───── RAW DATA ─────

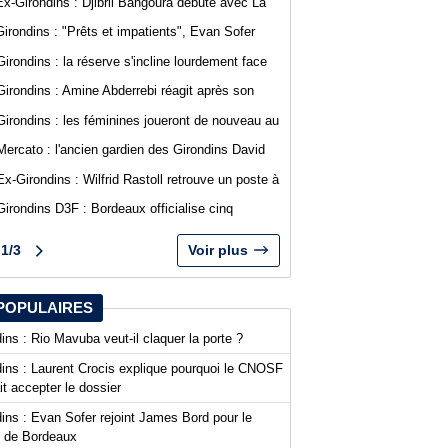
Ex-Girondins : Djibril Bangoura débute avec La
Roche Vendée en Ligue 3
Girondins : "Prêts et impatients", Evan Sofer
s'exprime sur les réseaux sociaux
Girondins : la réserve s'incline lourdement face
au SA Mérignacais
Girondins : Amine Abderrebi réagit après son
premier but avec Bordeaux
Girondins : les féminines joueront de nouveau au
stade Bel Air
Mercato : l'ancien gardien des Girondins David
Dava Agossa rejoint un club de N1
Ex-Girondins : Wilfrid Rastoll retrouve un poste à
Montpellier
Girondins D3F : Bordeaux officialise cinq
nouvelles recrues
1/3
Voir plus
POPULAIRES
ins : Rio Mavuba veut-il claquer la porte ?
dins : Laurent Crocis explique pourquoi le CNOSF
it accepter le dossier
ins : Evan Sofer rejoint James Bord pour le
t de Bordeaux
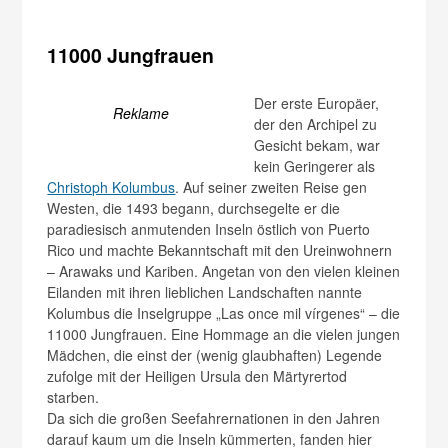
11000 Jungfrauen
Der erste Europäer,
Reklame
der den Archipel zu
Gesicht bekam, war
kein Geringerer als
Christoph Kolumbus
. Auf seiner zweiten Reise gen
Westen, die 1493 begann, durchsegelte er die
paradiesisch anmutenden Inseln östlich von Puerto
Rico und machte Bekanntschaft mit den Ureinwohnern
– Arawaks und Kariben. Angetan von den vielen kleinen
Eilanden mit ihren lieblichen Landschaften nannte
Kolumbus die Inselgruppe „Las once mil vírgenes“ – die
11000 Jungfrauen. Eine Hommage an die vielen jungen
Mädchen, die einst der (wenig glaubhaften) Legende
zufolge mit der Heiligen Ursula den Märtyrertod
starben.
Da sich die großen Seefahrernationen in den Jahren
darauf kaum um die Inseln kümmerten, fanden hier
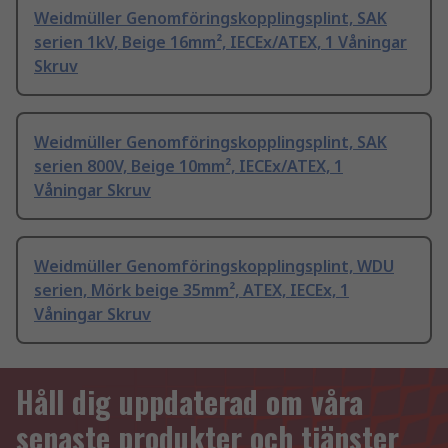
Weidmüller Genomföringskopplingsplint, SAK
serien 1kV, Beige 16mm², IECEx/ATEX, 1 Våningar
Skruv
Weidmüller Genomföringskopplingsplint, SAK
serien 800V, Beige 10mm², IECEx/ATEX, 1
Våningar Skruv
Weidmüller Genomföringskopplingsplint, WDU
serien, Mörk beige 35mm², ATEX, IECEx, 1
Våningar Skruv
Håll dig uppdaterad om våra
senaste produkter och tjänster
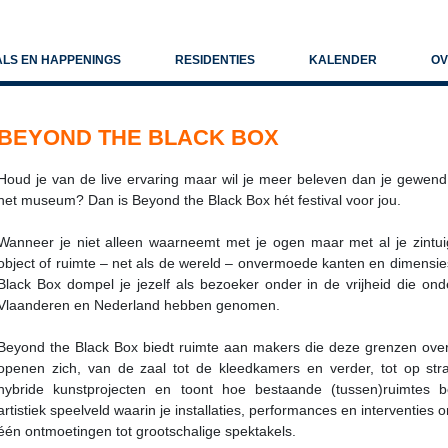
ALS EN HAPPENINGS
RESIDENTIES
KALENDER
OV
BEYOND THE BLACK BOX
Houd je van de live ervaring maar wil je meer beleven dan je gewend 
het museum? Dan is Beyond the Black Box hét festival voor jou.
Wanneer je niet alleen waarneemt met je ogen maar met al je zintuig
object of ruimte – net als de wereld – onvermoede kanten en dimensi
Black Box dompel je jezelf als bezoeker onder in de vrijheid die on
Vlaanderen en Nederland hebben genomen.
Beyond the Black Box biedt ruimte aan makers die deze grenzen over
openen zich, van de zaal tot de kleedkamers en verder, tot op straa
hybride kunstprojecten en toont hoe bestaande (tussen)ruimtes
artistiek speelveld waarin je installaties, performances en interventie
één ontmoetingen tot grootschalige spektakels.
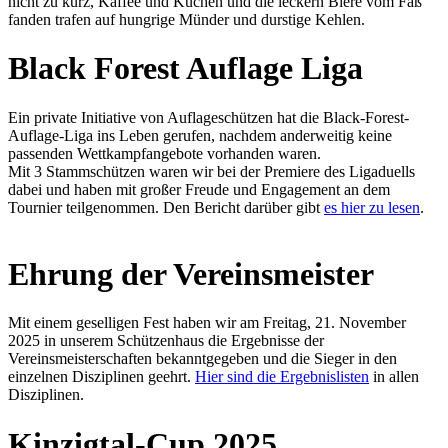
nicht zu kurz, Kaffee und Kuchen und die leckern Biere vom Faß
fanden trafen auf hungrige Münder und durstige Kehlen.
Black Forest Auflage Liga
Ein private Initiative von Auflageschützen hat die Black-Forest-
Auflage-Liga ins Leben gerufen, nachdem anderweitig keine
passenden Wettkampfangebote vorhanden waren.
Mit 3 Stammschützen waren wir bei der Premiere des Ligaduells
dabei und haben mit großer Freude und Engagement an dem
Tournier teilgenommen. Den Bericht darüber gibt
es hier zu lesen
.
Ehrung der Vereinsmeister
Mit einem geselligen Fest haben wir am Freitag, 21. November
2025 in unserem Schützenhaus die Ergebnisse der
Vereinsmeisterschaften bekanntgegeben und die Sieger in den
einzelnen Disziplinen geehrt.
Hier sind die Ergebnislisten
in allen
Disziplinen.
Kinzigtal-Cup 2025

─────

WHAT TO PRODUCE | Where pictures appear, drop them, and reproduce exactly only the lines running from the beginning of the data to the line that contains "Beyond the Black Box biedt", inclusive.

ANSWER TO THIS EXERCISE |
Ex-Girondins : Djibril Bangoura débute avec La
Roche Vendée en Ligue 3
Girondins : "Prêts et impatients", Evan Sofer
s'exprime sur les réseaux sociaux
Girondins : la réserve s'incline lourdement face
au SA Mérignacais
Girondins : Amine Abderrebi réagit après son
premier but avec Bordeaux
Girondins : les féminines joueront de nouveau au
stade Bel Air
Mercato : l'ancien gardien des Girondins David
Dava Agossa rejoint un club de N1
Ex-Girondins : Wilfrid Rastoll retrouve un poste à
Montpellier
Girondins D3F : Bordeaux officialise cinq
nouvelles recrues
1/3
Voir plus
POPULAIRES
ins : Rio Mavuba veut-il claquer la porte ?
dins : Laurent Crocis explique pourquoi le CNOSF
it accepter le dossier
ins : Evan Sofer rejoint James Bord pour le
t de Bordeaux
11000 Jungfrauen
Der erste Europäer,
Reklame
der den Archipel zu
Gesicht bekam, war
kein Geringerer als
Christoph Kolumbus
. Auf seiner zweiten Reise gen
Westen, die 1493 begann, durchsegelte er die
paradiesisch anmutenden Inseln östlich von Puerto
Rico und machte Bekanntschaft mit den Ureinwohnern
– Arawaks und Kariben. Angetan von den vielen kleinen
Eilanden mit ihren lieblichen Landschaften nannte
Kolumbus die Inselgruppe „Las once mil vírgenes“ – die
11000 Jungfrauen. Eine Hommage an die vielen jungen
Mädchen, die einst der (wenig glaubhaften) Legende
zufolge mit der Heiligen Ursula den Märtyrertod
starben.
Da sich die großen Seefahrernationen in den Jahren
darauf kaum um die Inseln kümmerten, fanden hier
Weidmüller Genomföringskopplingsplint, SAK
serien 1kV, Beige 16mm², IECEx/ATEX, 1 Våningar
Skruv
Weidmüller Genomföringskopplingsplint, SAK
serien 800V, Beige 10mm², IECEx/ATEX, 1
Våningar Skruv
Weidmüller Genomföringskopplingsplint, WDU
serien, Mörk beige 35mm², ATEX, IECEx, 1
Våningar Skruv
Håll dig uppdaterad om våra
senaste produkter och tjänster
ALS EN HAPPENINGS
RESIDENTIES
KALENDER
OV
BEYOND THE BLACK BOX
Houd je van de live ervaring maar wil je meer beleven dan je gewend 
het museum? Dan is Beyond the Black Box hét festival voor jou.
Wanneer je niet alleen waarneemt met je ogen maar met al je zintuig
object of ruimte – net als de wereld – onvermoede kanten en dimensi
Black Box dompel je jezelf als bezoeker onder in de vrijheid die on
Vlaanderen en Nederland hebben genomen.
Beyond the Black Box biedt ruimte aan makers die deze grenzen over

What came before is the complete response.